# Didn't know we earned a new title



## Loisiana (Jul 29, 2009)

I stopped keeping track of the points after we earned our OM1, but I looked it up today and our utility win from last week was also enough points for us to finish our OM2. 

We've had more than enough open points for quite awhile now, but we needed 9 more points from utility so our score last week gave us more than enough points.

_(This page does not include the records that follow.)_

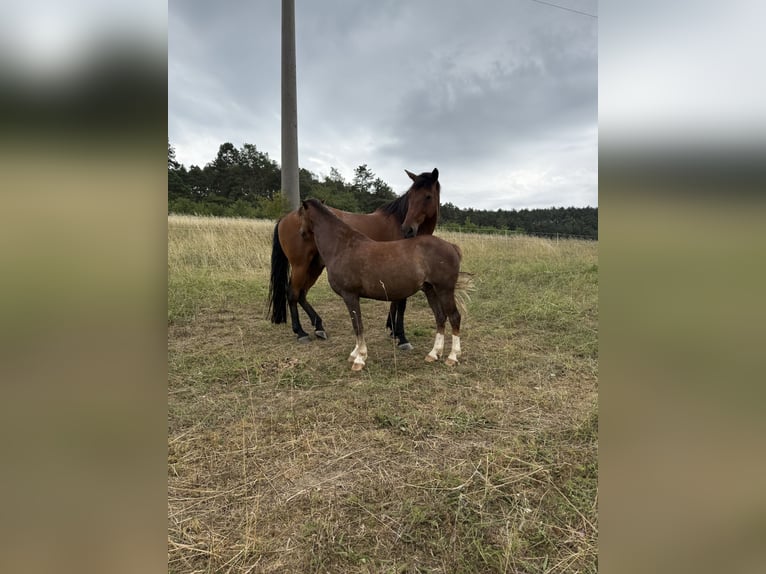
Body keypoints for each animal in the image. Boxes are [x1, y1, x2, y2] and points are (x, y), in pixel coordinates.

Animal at [268, 168, 441, 349]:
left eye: (428, 196)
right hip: (300, 266)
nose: (407, 229)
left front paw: (392, 329)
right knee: (293, 293)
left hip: (314, 267)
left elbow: (396, 301)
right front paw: (401, 336)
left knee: (302, 294)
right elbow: (401, 302)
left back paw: (319, 327)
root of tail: (285, 218)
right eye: (411, 196)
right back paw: (300, 332)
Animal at [297, 198, 468, 371]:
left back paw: (452, 357)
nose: (301, 233)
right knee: (440, 317)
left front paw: (360, 358)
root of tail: (451, 246)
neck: (342, 246)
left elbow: (357, 325)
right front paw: (355, 353)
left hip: (444, 290)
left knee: (454, 317)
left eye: (300, 213)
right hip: (430, 290)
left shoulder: (350, 295)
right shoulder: (351, 297)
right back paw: (433, 354)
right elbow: (356, 323)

I also looked and saw that we have 38 qualifying open scores and 27 qualifying utility scores. Yet only 13 UDX legs. Conner does not believe in qualifying in both classes on the same day very often. Too bad (or maybe good) they don't list NQ's. I bet the numbers of attempts would be 4 times the number of legs. Hopefully someday I'll have a consistent dog that doesn't waste so much money LOL.


----------



## BeauShel (May 20, 2007)

Way to go, I dont really know what all that means since I dont follow it but it does sound good.


----------



## GoldenSail (Dec 30, 2008)

Congrats! At least you guys are having fun...


----------



## hotel4dogs (Sep 29, 2008)

way to go!!!


----------



## AmberSunrise (Apr 1, 2009)

Yay Conner! Yay Jodie  Congratulatons!!


----------



## JDandBigAm (Aug 25, 2008)

Great job! Keep on entering the shows and soon you will have more surprising totals to look up. As long as your having fun is what counts!


----------



## Titan1 (Jan 19, 2010)

Congrats Jodie and Connor.. keep up the good work! Way to go!


----------



## BayBeams (Jan 3, 2010)

Way to go!! Congratulations!!


----------



## DNL2448 (Feb 13, 2009)

Awesome! Okay, so I haven't been back in the game for very long, what is the OM1 title?


----------



## Loisiana (Jul 29, 2009)

DNL2448 said:


> Awesome! Okay, so I haven't been back in the game for very long, what is the OM1 title?


You have to earn points, which are determined by your score. If you score under a 190 you get no points. A total of 200 points are needed, but at least 60 must come from Open B and another 60 from Utility B. The other points can come from either class.

You earn OM1, (obedience master) OM2, etc, until you get to 10, which is the OGM (obedience grand master)


----------



## DNL2448 (Feb 13, 2009)

Very cool! Then HUGE Congratulations, that is a gigantic accomplishment. Way to go Jodie and Conner!


----------